The board of KMPO, the federally required and designated Metropolitan Planning Organization for all of Kootenai County, voted 6-3 to accept a report detailing plans for the traffic management center.
The decision followed a lengthy discussion preceded by an even longer public comment period during which more than 20 people gave testimony for over an hour.
The comments were all in opposition to a regional traffic management center for reasons including invasive surveillance, “smart” cities, government overreach and more.
“All of you that voted ‘yes’ are nothing but a bunch of communists,” one woman shouted after the votes were counted.
“All we did was approve the report,” Board Chair Rod Twete responded as others interrupted with echoed shouts of “Communists!”
KMPO board members Dan Gookin, representing Coeur d’Alene; Bruce Mattare, representing Kootenai County; and Jeff Tyler, representing the Post Falls Highway District; cast the dissenting votes, rejecting the report.
The board then unanimously voted to place on the next agenda an action item to remove, stop or continue work on this project.

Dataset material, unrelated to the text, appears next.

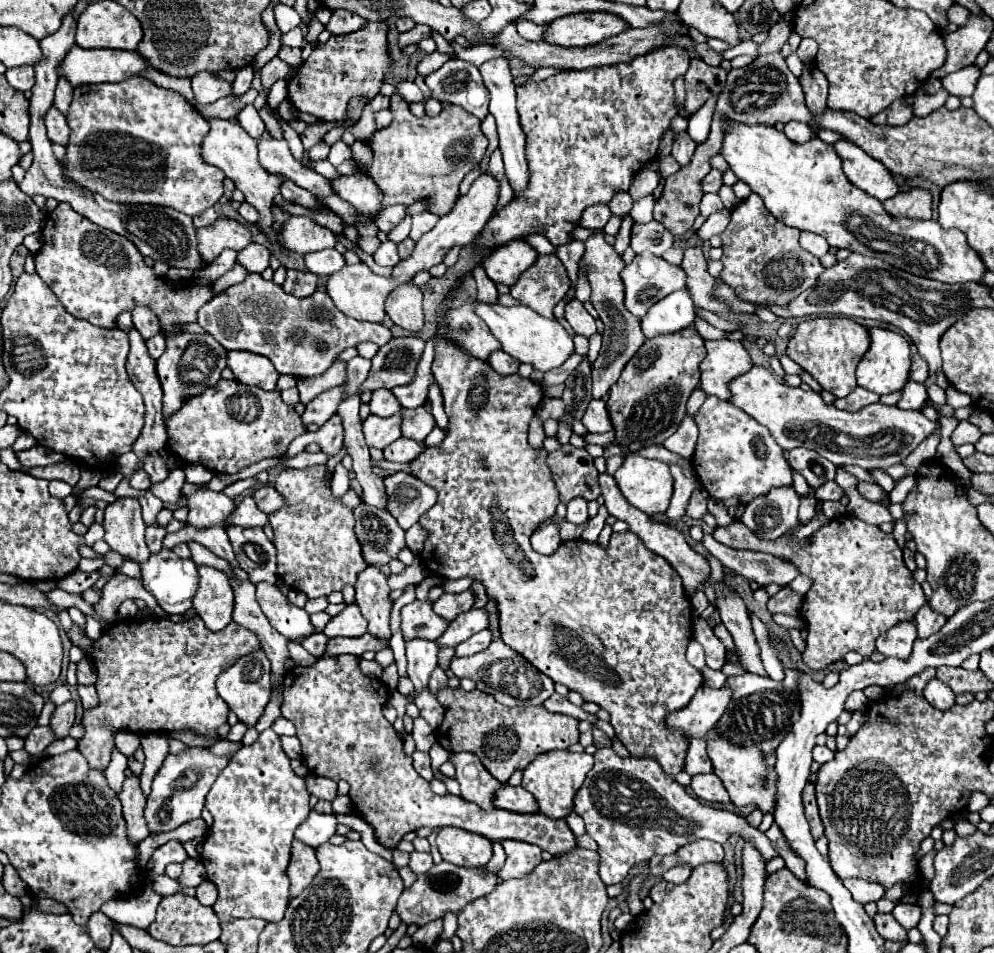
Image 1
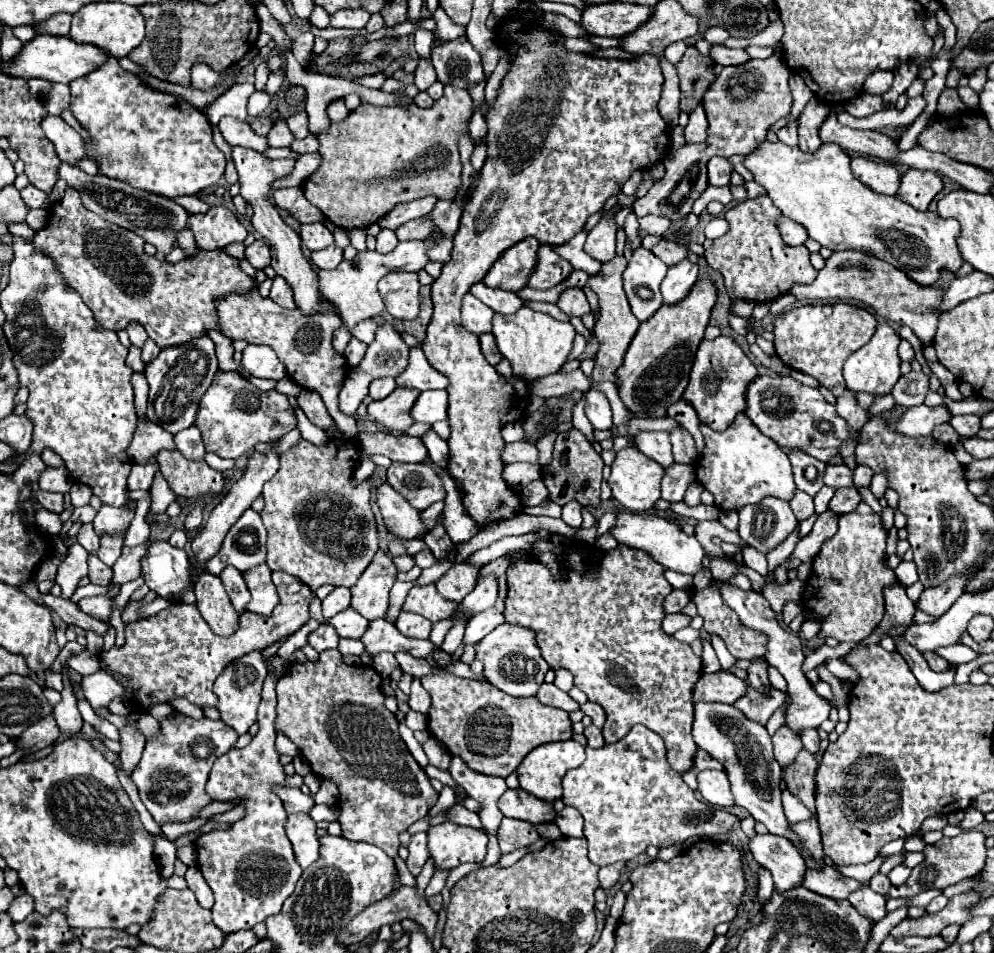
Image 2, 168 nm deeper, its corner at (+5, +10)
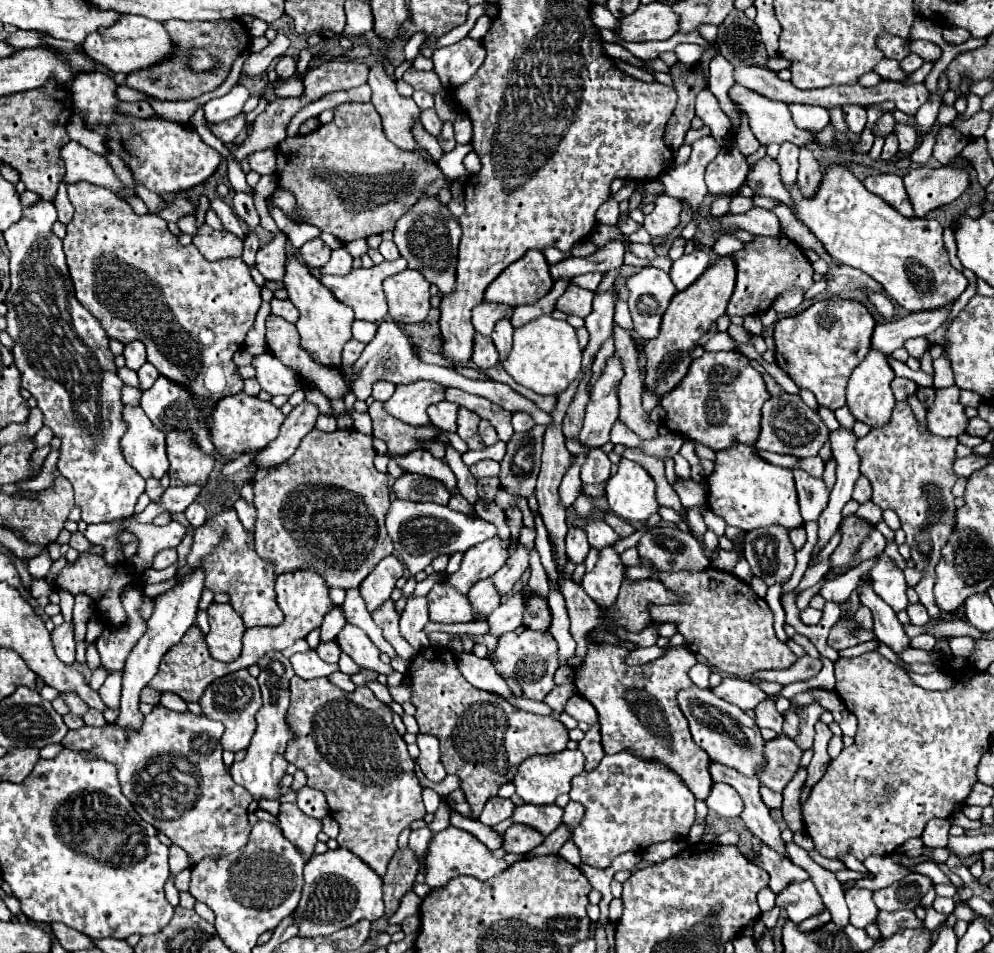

The meeting was held in the Post Falls City Council chambers at City Hall. At least 130 people squeezed into seats or stood shoulder to shoulder against walls and railings.
KMPO has been working toward the development of a regional traffic management center for several years.
A spring 2022 request for proposals for a plan to develop the center led to the award of a $400,000 contract to Iteris, a California based company that provides software, hardware and services for smart mobility infrastructure management.
The contract was paid for by KMPO with federal funds, with the intention of using the plan as a guide for preliminary engineering, design, construction and operation of the traffic management center.
According to meeting minutes from Feb. 9, 2023, KMPO’s technical committee, the Kootenai County Area Transportation Team (KCATT), felt the traffic management center should have the capability to observe the transportation network in real time via video cameras placed at critical arterials. This would help to quickly identify issues impeding traffic and allow for coordinated interagency response.
KMPO Executive Director Glenn Miles noted at the time that the traffic center would strictly be “a ‘traffic management center’ for the purpose of ensuring the public reaches their destination safely, efficiently and reliably.”
Board member and Rathdrum Mayor Vic Holmes said he wasn’t there to make a campaign pitch. He said he has never taken a vote caring whether he would be re-elected.
“I vote for what is for the betterment of the community, and that’s all I’ve ever done,” he said.
Holmes said he couldn’t make a decision without having all the information, unlike Tyler, who spoke for several minutes about why he is against the project. Mattare was booed when he said he would like to hear from people who are in support of it so he could understand a different perspective.
“I’ve been doing this long enough to know, if I show a bias one way or another today, I shouldn’t be part of the discussion,” Holmes said. “I’m here and I’d like to hear all the reports, and I’ll make a decision based on that. But if I sit here and say I’m against this today, I should not be part of the discussion because I’ve already made my decision. And I may have a feeling one way or another, but I want to hear the whole report. I want to see what the financial implications are.”
Other KMPO board members are: Sandra White, City of Hayden; Lynn Borders, City of Post Falls; Jim Kackman, Coeur d’Alene Tribe; Graham Christensen, East Side Highway District; Damon Allen, Idaho Transportation Department; and Corinne Johnson, Worley Highway District.
The next KMPO meeting is set for July 13.